We’re about to go through customs and the back of my neck twinges with a delayed panic at the amount of medication that is in my suitcase. I don’t know how I hadn’t thought about it until I was lugging my case across the airport. Surely all medication need declaring? My Dad, Step-Mum and Step-Sister are two steps in front as my heart tries its hardest to out beat the anxiety medication.
I imagine it all happening the moment after my suitcase slides through the x-ray. The man behind the desk might maintain a static face and brings his shoulder to his ear to speak into his radio. The guard would leave his post and another might join and place his hand upon my shoulder. ‘We just need to talk to you Miss about what we’ve seen in your bag’.
I invested a lot of energy into hiding my mental illness from others
That was three years ago when my anxiety was at its worst. My mind would always overload with panicked scenarios before anything had happened. I was worried enough about breaking the law but the prospect of getting found out by my family was more frightening. I invested a lot of energy into hiding my mental illness from others because I was sure that people would treat me differently because of it. It caused terrible feelings of dishonesty and guilt on top of my low moods. Without that added worry, understanding my mental illness would have been a more bearable journey.

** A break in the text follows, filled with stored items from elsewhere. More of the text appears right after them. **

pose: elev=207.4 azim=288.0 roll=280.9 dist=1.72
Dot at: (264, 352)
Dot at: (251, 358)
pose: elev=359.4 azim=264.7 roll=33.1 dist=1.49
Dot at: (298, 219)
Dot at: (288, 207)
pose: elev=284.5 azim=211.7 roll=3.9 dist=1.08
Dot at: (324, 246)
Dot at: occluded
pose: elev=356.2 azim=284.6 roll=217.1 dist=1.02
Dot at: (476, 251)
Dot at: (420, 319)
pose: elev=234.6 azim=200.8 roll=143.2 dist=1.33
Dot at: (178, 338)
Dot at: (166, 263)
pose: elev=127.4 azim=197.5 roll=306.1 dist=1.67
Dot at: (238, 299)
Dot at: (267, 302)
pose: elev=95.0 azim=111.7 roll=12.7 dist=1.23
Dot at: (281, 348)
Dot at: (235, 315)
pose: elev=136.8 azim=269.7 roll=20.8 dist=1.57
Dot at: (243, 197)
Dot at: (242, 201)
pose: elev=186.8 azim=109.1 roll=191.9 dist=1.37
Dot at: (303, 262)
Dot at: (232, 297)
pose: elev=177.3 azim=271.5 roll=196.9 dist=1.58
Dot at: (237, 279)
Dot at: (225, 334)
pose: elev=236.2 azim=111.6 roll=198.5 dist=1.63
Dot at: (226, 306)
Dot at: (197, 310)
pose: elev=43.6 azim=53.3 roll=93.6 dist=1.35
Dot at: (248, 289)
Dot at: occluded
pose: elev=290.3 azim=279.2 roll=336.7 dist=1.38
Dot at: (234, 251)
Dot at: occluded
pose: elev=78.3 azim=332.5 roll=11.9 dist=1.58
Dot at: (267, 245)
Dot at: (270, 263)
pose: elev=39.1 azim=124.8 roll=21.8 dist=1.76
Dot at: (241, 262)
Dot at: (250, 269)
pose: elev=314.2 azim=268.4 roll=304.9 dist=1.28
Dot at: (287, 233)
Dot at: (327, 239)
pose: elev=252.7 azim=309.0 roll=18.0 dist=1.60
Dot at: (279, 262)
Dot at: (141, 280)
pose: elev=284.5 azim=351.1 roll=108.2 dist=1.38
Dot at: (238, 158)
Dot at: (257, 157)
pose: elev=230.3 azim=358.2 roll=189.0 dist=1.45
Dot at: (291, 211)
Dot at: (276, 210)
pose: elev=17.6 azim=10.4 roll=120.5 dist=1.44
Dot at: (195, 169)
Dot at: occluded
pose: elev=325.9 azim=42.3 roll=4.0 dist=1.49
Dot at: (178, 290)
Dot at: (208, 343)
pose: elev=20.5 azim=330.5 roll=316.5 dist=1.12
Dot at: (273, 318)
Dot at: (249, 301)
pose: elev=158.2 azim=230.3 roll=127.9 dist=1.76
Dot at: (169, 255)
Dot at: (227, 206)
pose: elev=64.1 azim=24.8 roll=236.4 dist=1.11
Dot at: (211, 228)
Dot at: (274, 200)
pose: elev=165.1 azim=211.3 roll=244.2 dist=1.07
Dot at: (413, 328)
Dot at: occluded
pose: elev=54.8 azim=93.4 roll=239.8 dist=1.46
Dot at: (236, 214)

The more we share and talk about mental illness, the more widely understood it will be
Mental illness is as commonly occurring as one in four people in the UK. That’s not something I knew when I was at my lowest. Nobody else seemed to show it so I assumed that no one else felt the same. It was later, when I met a friend who spoke openly about their mental illness, that I began to view my feelings more objectively. Depression and anxiety didn’t hold such the same isolation as they once did. I was determined that one day I would be able to discuss mental illness in the same way that she could. It did feel strange at first and at times I felt vulnerable to be sharing something that had always been a secret. The more time that went on, the easier it became to talk about and the more I understood it. I couldn’t change the way I felt but I could alter how I viewed those feelings. I’m not sure where I’d be now without the confidence she gave me to accept that how I was, was okay. I hope now that by not being ashamed of how I am might help someone else speak openly too.
There will always be people who don’t understand how it feels and that fact can be hard to accept. It might seem easier to give up and not discuss it again. Organisations like Time to Change are so important because they offer that opportunity to speak about mental health without the stigma. The more we share and talk about mental illness, the more widely understood it will be.